Last week, Idaho’s Congressional delegation, which includes senators Mike Crapo, Jim Risch as well as representatives Mike Simpson and Russ Fulcher, demanded a response to the state’s grizzly bear delisting petition.  In Thursday’s letter, to U.S. Fish and Wildlife Service Director Martha Williams, the lawmakers said:


“Idahoans have a unique interest in the delisting of the grizzly bear due to a recent and significant increase in depredation events within the state.  Over the past five years, Idaho’s Boundary and Bonner Counties annually experienced two to three grizzly bear depredation events.  This year that number was 21.

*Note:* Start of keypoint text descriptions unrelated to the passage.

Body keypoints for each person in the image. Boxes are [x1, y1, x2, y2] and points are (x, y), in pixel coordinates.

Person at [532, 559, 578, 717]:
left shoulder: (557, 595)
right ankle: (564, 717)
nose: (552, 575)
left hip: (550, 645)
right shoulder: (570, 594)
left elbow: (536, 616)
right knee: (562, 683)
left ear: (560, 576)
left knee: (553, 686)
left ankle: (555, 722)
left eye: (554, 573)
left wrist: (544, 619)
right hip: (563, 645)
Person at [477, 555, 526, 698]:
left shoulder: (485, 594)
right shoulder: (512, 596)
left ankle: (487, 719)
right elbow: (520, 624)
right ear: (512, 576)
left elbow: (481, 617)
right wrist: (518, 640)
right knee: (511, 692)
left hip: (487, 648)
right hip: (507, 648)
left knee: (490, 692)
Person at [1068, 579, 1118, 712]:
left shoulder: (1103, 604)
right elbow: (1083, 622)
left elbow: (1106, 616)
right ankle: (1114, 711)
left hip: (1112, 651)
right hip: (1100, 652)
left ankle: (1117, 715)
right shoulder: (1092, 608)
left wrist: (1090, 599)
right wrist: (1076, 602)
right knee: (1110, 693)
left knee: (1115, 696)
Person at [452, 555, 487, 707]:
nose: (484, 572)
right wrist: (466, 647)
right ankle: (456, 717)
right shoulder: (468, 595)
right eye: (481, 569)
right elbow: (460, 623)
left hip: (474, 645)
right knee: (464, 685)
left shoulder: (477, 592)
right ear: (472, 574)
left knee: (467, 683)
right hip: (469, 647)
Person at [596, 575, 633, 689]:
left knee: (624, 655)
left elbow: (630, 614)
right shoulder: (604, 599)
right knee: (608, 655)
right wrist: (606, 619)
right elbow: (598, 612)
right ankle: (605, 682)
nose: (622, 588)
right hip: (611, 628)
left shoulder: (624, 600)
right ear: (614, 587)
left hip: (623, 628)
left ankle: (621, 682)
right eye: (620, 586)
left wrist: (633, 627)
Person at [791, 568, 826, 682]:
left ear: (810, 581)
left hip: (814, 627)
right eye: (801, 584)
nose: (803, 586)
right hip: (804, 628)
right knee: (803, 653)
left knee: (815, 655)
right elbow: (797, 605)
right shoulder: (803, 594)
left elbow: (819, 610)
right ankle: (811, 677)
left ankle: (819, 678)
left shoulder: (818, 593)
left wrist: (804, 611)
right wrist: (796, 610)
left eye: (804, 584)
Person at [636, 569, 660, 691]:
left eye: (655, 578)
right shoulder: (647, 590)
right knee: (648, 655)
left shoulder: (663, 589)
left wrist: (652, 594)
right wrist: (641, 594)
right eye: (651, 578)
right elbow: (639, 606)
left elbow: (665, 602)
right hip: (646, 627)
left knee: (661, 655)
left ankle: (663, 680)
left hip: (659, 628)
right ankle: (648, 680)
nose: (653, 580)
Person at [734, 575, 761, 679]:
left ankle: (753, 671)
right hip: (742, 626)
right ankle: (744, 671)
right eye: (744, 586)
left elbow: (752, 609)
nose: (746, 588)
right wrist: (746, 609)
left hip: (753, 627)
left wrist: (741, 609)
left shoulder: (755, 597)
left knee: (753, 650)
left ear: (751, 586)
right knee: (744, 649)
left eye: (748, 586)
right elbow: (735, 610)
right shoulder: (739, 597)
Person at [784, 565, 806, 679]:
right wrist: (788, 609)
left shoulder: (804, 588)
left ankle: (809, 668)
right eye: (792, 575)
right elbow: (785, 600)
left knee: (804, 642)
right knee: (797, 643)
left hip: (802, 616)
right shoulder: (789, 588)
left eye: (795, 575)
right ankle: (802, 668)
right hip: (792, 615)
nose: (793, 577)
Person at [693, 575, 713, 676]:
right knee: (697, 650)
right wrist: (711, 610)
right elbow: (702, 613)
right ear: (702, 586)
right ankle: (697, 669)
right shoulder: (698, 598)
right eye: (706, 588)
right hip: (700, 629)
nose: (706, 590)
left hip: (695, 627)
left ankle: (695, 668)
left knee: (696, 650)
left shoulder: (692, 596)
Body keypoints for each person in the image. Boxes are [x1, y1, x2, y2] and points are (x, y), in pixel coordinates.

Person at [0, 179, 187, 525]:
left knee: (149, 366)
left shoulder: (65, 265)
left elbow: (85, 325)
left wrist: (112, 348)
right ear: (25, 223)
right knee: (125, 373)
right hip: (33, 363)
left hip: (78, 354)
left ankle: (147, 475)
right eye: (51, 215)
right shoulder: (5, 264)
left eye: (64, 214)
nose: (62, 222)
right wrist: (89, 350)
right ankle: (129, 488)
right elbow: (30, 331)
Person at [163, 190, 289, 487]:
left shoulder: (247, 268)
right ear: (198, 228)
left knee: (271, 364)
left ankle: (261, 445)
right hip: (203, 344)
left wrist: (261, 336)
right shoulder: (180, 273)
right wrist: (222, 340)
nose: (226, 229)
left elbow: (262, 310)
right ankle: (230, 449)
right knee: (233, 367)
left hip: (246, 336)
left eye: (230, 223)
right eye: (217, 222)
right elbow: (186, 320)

“As grizzly bear populations continue to meet and exceed recovery targets, human-bear interactions will also increase,” the letter continued. “Pending resolution of Idaho’s petition to delist the grizzly bear population in the lower 48 states, we request that USFWS devote more of the resources that are currently allocated to preventing human-bear interactions on the regional scale to Idaho.”


The grizzly bear was placed on the threatened species list in 1975.  In 2017, the USFWS removed the Greater Yellowstone Ecosystem population of the grizzly bear from the endangered species list, citing a significant increase in bear populations and a doubling of their range land.  In September 2018, a federal judge in Montana ruled to put the grizzly bear back on the endangered species list.  The state of Wyoming appealed the decision, and in July 2020 a federal appeals court in San Francisco upheld the continued protections for the grizzly bear.


The State of Idaho submitted a petition to the USFWS on March 9, 2022 to delist the grizzly bear in the “Lower 48” United States.  The agency, the delegation noted, has failed to review the petition within the 90-day timeframe required by the Endangered Species Act and has still not responded to Idaho’s petition.